Provided text:
+-------+
These zucchini muffins are seriously the best ever! They are fluffy and moist, perfectly sweet, flavor packed and super easy to make.

These zucchini muffins are simply gorgeous. They are moist and delicious and everything you want a muffin to be.
They are also packed with zucchini! So you get some green veggies with your baked goods: score!
Not that you can taste the zucchini. It adds loads of delicious moisture and you can see some pretty little green bits in your muffins, but you really can’t taste it. It’s just a super tasty muffin.
We’ve been baking up a storm with the zucchini lately, check out our chocolate zucchini cake, zucchini brownies and zucchini bread!
And for some savory treats, check out our zucchini soup and our zucchini fritters too.

How To Make Zucchini Muffins
Full instructions and measurements can always be found in the recipe card at the bottom of the post. This is a summary of the process to go along with the process photos.
- Sift all purpose flour into a mixing bowl and add white and brown sugar, baking soda, baking powder, cinnamon, nutmeg and salt and mix together.
- Add shredded zucchini, buttermilk, eggs, oil and vanilla extract. Mix into a thick batter. If you have any trouble getting the batter to come together, then leave it for a minute, the zucchini will release more moisture into the batter and it will come together easily.
- Add chopped walnuts and fold in.

- Spray a muffin tray with non-stick spray and divide the batter evenly between the muffin partitions.
- Top with some more chopped walnuts.
- Bake at 350°F for 22 minutes or until a toothpick inserted into the center of one of the muffins comes out clean.
- Allow to cool for a few minutes and then transfer the muffins to a wire cooling rack to cool completely.

Recipe Tips
Use freshly shredded zucchini. It’s important to use freshly shredded zucchini, don’t buy any pre-packaged grated zucchini as it will be too dry. Shred the zucchini right before making these muffins.
Don’t squeeze the shredded zucchini. Don’t squeeze any excess moisture out of your shredded zucchini. We need all the moisture from the zucchini for these muffins. If there is any water that pools at the bottom of your food processor or in the bottom of the bowl when you have shredded it, then you can leave that water behind, but there is no need to squeeze the zucchini at all.
Buttermilk: You can use buttermilk that you buy from the store or you can make up your own from our recipe for homemade buttermilk. We only use ¼ cup for this recipe, so to make up a ¼ cup just add a teaspoon of lemon juice or distilled white vinegar to a measuring jug and then add room temperature milk up to the ¼ cup (60ml) line. Leave it to sit for a few minutes to curdle into buttermilk.
Walnuts or other optional add-ins: The walnuts are entirely optional. If you’d like to add in something else like chocolate chips instead of the walnuts, then go ahead up to 1 cup.

Recipe Q&A
There is no need to peel the zucchini first. Just shred them with the peels and use them right away.
The easiest way to shred zucchini is using the grate attachment on a food processor. It’s quick and easy. If you don’t have a food processor then a standard box grater will work fine.
It’s similar to carrots in carrot cake. It provides moisture and texture more than it does flavor though.

Storing and Freezing
These muffins keep very well in an airtight container at room temperature for 3-4 days. They stay moist and delicious and keep super well, which is actually unusual for a muffin! It’s got to be all that lovely zucchini keeping them moist and soft.
+-------+
Study questions:
(a) From the zucchini muffin recipe above, extract word for word the passage that begins with the words containing "Not that you" and ends with "and mix together.".
(b) Continue the zucchini muffin recipe above, picking up right after its final sentence.

Dataset:
+-------+
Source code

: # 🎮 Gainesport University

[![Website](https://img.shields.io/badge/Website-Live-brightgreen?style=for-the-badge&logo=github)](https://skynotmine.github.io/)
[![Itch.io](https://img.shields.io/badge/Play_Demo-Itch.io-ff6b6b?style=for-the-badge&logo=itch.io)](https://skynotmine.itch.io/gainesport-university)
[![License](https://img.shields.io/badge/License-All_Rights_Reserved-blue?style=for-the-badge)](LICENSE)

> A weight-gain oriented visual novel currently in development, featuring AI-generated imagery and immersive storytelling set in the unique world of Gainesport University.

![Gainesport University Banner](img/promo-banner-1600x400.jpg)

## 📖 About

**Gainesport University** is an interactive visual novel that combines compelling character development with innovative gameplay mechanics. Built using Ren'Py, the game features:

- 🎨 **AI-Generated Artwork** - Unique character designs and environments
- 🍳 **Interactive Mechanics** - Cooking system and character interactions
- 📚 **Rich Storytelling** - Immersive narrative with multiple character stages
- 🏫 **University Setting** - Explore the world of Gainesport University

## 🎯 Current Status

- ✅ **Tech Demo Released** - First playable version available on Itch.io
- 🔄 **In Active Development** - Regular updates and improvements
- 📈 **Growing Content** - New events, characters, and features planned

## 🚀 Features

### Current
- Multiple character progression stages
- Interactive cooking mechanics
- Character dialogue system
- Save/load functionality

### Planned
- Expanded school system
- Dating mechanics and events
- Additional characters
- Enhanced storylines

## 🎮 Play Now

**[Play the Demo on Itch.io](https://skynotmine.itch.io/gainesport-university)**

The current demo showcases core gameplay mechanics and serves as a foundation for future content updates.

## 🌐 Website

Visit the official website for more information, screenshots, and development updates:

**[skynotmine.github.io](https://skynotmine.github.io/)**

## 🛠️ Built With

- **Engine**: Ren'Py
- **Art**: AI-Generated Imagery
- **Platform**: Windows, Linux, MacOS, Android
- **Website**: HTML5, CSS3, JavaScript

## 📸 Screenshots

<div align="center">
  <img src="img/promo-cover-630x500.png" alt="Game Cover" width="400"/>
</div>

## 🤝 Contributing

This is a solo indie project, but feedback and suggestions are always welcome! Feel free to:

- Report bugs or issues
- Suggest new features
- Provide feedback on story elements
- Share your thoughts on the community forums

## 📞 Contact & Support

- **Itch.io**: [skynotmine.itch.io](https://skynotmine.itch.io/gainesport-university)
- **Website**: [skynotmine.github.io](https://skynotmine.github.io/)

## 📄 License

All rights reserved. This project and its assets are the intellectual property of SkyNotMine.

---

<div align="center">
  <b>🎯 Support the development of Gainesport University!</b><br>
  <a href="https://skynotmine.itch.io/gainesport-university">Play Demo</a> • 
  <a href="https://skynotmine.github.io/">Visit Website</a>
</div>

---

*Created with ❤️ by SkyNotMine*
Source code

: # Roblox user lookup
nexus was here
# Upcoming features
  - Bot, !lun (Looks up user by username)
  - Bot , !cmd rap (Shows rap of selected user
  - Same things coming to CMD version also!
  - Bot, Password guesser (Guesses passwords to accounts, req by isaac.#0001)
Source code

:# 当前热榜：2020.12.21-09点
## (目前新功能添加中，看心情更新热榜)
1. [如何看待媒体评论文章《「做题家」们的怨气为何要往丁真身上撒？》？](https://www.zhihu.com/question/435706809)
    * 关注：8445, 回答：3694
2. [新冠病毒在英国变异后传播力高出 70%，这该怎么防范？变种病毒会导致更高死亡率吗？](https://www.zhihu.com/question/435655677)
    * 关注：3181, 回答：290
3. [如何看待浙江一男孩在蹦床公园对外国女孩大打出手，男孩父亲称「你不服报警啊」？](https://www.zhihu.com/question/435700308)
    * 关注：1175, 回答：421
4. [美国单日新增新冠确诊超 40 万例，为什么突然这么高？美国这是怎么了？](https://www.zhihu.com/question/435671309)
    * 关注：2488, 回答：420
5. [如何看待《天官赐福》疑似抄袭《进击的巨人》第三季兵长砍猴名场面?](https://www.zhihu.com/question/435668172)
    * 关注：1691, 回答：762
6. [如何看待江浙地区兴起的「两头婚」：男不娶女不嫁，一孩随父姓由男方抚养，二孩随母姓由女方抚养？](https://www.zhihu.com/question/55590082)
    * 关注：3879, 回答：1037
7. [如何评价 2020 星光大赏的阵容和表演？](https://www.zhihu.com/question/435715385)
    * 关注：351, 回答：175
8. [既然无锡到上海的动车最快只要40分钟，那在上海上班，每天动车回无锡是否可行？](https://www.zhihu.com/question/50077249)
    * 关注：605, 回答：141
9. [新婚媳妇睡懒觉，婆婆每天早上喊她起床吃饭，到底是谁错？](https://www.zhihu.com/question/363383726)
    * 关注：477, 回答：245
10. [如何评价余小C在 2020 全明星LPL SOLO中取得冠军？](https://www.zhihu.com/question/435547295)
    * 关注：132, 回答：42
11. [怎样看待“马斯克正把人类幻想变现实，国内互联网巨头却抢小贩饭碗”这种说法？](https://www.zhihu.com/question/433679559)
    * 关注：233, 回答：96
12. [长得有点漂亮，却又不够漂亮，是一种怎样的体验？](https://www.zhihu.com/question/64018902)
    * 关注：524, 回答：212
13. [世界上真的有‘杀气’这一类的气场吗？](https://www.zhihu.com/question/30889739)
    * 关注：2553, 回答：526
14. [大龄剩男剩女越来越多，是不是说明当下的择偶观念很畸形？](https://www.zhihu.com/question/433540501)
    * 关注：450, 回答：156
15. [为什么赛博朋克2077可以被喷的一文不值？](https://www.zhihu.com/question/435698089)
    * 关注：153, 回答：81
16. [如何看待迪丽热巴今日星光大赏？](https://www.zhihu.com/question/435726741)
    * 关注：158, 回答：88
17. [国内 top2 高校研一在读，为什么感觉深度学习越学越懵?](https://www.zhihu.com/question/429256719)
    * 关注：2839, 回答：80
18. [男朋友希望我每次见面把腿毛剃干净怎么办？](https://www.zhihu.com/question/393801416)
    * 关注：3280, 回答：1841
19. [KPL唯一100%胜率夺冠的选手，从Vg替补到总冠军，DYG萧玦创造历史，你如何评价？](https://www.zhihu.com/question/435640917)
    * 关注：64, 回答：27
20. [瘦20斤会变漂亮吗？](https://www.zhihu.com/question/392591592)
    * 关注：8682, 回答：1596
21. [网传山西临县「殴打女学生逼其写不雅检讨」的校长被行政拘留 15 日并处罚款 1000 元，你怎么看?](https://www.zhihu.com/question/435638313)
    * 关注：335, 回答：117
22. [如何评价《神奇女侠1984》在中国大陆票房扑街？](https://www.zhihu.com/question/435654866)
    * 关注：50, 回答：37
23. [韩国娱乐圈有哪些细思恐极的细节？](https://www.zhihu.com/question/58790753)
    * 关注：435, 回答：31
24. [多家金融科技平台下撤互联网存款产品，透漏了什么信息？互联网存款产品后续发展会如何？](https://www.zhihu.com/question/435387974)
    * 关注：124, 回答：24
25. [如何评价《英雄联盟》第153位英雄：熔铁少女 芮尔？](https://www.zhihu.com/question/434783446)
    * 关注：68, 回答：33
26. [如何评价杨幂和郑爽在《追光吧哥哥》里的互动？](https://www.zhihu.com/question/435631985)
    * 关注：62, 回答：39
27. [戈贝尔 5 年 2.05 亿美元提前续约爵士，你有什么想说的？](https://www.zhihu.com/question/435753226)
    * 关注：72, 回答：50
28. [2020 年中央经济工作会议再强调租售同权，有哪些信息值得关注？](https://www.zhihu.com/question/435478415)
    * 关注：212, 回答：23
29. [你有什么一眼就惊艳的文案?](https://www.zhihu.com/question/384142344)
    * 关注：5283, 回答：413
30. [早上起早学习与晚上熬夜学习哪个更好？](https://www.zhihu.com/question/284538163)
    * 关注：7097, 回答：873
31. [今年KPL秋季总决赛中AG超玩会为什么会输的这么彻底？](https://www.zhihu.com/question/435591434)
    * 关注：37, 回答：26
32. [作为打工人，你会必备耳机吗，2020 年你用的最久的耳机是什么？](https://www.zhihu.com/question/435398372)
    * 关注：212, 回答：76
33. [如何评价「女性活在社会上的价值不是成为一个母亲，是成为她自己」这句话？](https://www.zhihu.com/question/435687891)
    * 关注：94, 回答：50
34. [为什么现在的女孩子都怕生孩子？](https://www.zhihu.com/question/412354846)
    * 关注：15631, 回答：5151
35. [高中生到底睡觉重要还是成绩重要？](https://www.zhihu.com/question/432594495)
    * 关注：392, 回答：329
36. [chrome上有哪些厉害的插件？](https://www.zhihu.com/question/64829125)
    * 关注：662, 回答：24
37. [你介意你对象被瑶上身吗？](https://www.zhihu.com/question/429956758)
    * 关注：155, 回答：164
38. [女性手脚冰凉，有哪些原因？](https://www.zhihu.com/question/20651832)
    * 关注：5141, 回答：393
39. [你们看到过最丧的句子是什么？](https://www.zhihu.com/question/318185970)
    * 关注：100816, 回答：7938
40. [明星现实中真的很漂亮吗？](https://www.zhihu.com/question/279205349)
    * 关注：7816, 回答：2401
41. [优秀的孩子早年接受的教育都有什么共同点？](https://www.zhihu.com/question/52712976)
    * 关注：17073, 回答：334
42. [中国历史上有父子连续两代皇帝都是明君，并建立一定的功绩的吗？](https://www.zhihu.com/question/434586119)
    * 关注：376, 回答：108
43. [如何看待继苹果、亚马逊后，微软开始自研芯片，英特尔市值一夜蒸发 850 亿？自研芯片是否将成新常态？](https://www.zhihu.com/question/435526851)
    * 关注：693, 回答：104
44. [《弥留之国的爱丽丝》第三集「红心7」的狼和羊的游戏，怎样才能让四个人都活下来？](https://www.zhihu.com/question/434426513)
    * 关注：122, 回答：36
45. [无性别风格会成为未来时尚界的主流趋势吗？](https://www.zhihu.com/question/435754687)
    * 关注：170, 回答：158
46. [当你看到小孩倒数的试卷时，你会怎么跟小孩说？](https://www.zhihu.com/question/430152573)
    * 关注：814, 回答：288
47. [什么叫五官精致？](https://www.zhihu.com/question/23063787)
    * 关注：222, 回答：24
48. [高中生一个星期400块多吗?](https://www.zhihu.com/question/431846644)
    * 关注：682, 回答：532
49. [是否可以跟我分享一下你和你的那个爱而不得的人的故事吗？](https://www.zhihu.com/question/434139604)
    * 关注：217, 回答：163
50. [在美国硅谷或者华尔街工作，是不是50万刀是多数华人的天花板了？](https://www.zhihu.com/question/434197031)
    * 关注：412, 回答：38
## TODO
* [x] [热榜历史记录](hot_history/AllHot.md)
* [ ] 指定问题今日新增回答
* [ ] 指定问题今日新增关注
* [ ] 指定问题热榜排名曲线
+-------+
Answers to the exercises:
(a)
Not that you can taste the zucchini. It adds loads of delicious moisture and you can see some pretty little green bits in your muffins, but you really can’t taste it. It’s just a super tasty muffin.
We’ve been baking up a storm with the zucchini lately, check out our chocolate zucchini cake, zucchini brownies and zucchini bread!
And for some savory treats, check out our zucchini soup and our zucchini fritters too.

How To Make Zucchini Muffins
Full instructions and measurements can always be found in the recipe card at the bottom of the post. This is a summary of the process to go along with the process photos.
- Sift all purpose flour into a mixing bowl and add white and brown sugar, baking soda, baking powder, cinnamon, nutmeg and salt and mix together.

(b)
They are also freezer friendly for up to 3 months. If you’re going to freeze them then do so on the day of baking. Let them cool completely before freezing. When you’re ready for them, thaw overnight in the fridge and bring to room temperature before enjoying.

More Delicious Muffin Recipes


Zucchini Muffins
Ingredients
- 2 cups All Purpose Flour Measured Correctly*
- ½ cup White Granulated Sugar
- ½ cup Light Brown Sugar
- 1 tsp Baking Soda
- 1 tsp Baking Powder
- 1 tsp Cinnamon
- ¼ tsp Nutmeg
- ½ tsp Salt
- 1 cup Shredded Zucchini Packed cup (140g)*
- ¼ cup Buttermilk or Homemade Buttermilk*
- 2 Large Eggs
- ½ cup Canola Oil or Vegetable Oil
- 2 tsp Vanilla Extract
- 1 cup Walnuts Chopped, plus more to put on top of the muffins before baking.*
Instructions
- Preheat the oven to 350°F and spray a muffin tray with non-stick spray. Set aside.
- Sift the all purpose flour into a mixing bowl and add the white and brown sugar, baking soda, baking powder, cinnamon, nutmeg and salt and mix together.
- Add shredded zucchini, buttermilk, eggs, oil and vanilla extract. Mix into a thick batter. If you have any trouble getting the batter to come together, then leave it for a minute, the zucchini will release more moisture into the batter and it will come together easily.
- Add the chopped walnuts and fold in.
- Divide the batter evenly between the muffin partitions. Add some more chopped walnuts directly to the tops of the muffins before baking.
- Bake for 22 minutes or until a toothpick inserted into the center of one of the muffins comes out clean.
- Allow to cool for a few minutes and then transfer the muffins to a wire cooling rack to cool completely.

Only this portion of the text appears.